Le « Ribat Bioclimatique » est une architecture domestique qui prend place dans la capitale marocaine dans un quartier datant de la seconde moitié du XXe siècle au sud de Rabat. La parcelle accueillant le projet est restée longtemps une dent creuse dans un tissu urbain constitué, en partie en raison de sa configuration et de son environnement bâti immédiat. Encerclée de maisons individuelles d’une part, elle fait face côté rue à un vis-à-vis important à l’ouest, composé d’un front très présent de maisons en bandes sur plusieurs niveaux. Le défi consistait à transformer en havre habitable, cette parcelle trapézoïdale où les ambitions du projet pouvaient sembler de prime abord difficilement compatible avec un cadre réglementaire stricte. La démarche de conception s’est appuyée sur le « savoir-habiter » marocain, issu d’un riche héritage architectural et vernaculaire, d’un écosystème dynamique d’artisans et de savoirs-faires ainsi que d’un véritable échange et dialogue avec les pouvoirs instructeurs.

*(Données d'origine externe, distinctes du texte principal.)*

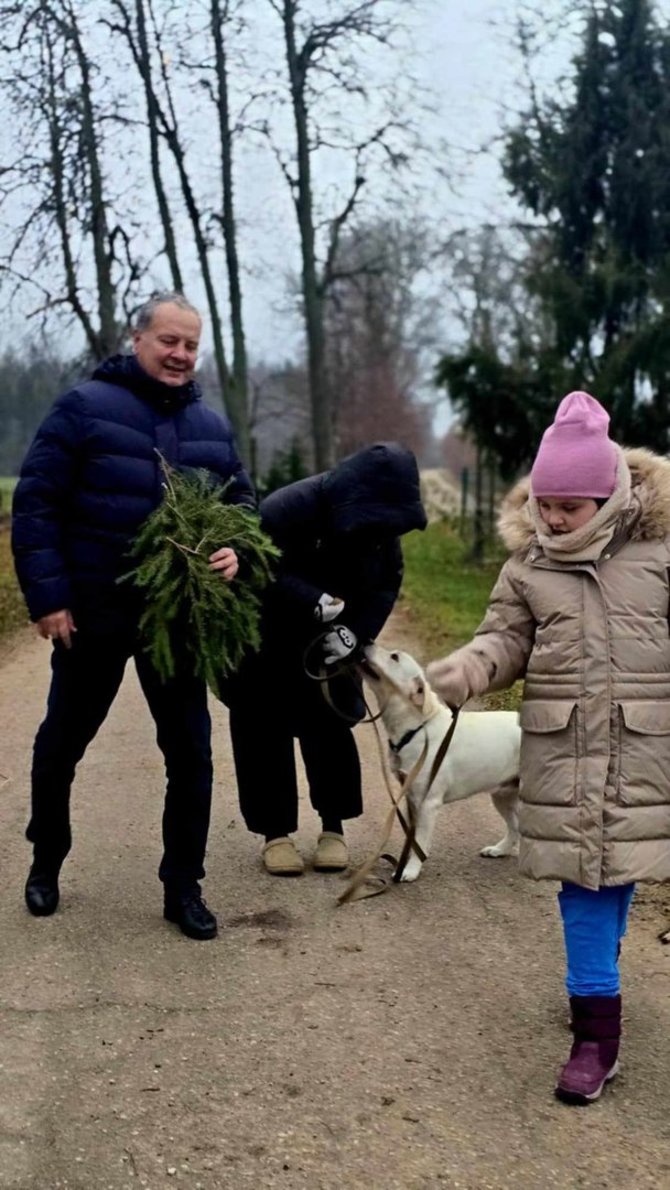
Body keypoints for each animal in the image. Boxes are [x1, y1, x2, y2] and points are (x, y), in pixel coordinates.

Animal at [361, 642, 523, 885]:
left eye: (394, 657)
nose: (366, 642)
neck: (417, 728)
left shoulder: (428, 803)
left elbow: (420, 841)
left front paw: (410, 870)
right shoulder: (411, 798)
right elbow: (411, 839)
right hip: (502, 795)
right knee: (514, 827)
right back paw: (499, 850)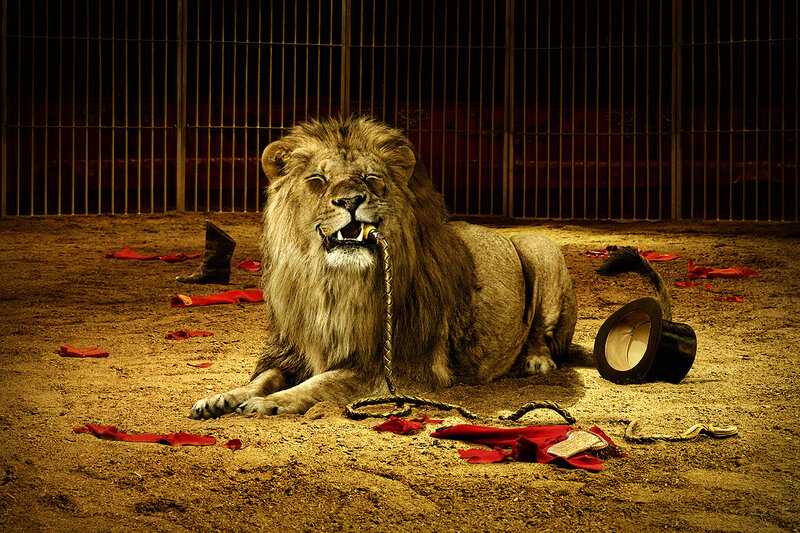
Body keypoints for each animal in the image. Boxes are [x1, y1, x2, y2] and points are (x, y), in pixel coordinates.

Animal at [189, 116, 577, 419]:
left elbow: (322, 384)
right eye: (317, 180)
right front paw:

Cette maison singulière tâche de faire coexister à la fois un désir d’ouverture et d’intimité, alliant espaces conviviaux pour recevoir amis et famille et d’autres offrant la possibilité de se retirer au calme. En alignement avec la rue, elle présente une allure monolithique et silencieuse dont les contours et les arrêtes saillantes sont perpétuellement redessinées par la course du soleil. Bien que compacte et introvertie de prime abord, cette architecture révèle, une fois à l’intérieur, une sensualité et une générosité qui se déploie sur trois niveaux et où les frontières extérieur/intérieur sont gommées. L’atrium, véritable « wasst-eddar » au cœur de la maison, joue un rôle clef dans l’organisation spatiale en articulant et en connectant tous les niveaux. Son volume spectaculaire, magnifié par un éclairage naturel zénithal apporté par des cheminées solaires, est un espace sans définition précise, à arpenter dans les trois dimensions et où se joue un éloge théâtral de l’ombre. Les verticalités y sont extrudées, les horizontalités étirées et les parcours démultipliés. Cette architecture se pare d’une matérialité sobre et dépouillée basée sur une composition de contrastes et de juxtaposition de textures simples, qui font la part belle à différents savoirs-faires : Acier calaminé patiné et ciré, pierre de Taza poncée ou bouchardée et béton brut. Ce dernier, banché de manière artisanale et protégé d’une simple lasure hydrofuge est laissé visible dedans comme dehors dans son plus simple appareil.
La conception de cette architecture domestique a aussi consisté à démontrer la possibilité d’être dans une démarche vertueuse, proposant une façon d’habiter pensée en fonction des saisons. Ainsi, une réflexion sur la vie de l’édifice met à profit les dispositifs spatiaux et architecturaux afin de garantir un confort optimisé et réduire la consommation d’énergie. La maison applique les principes d’une architecture bioclimatique pour trouver les compromis entre lumière naturelle et confort thermique en hiver comme en été et ce, en tirant le meilleur parti, des orientations cardinales, du rayonnement solaire et de la circulation aéraulique naturelle.
Ce projet s’inscrit dans un dépassement de l’héritage moderniste marocain et de l’architecture résidentielle générique en proposant un lieu de vie contemporain qui puise humblement dans la typologie des riads ainsi que leurs variantes champêtres les menzeh, deux expressions d’un “savoir-habiter” Marocain et Méditerranéen au sens large. Par son organisation et sa méthode de construction, ce projet est doté d’une clarté et d’une lisibilité particulière. La simplicité de son architecture renforce l’identité singulière de sa mise en scène. Il emprunte à l’esthétique dépouillée et monolithique des ribats, forteresses médiévales que l’on retrouve dans le paysage rabati ayant donné leur nom à la ville. Son allure faussement hermétique intrigue et suscite la curiosité en ne donnant à voir que l’essentiel.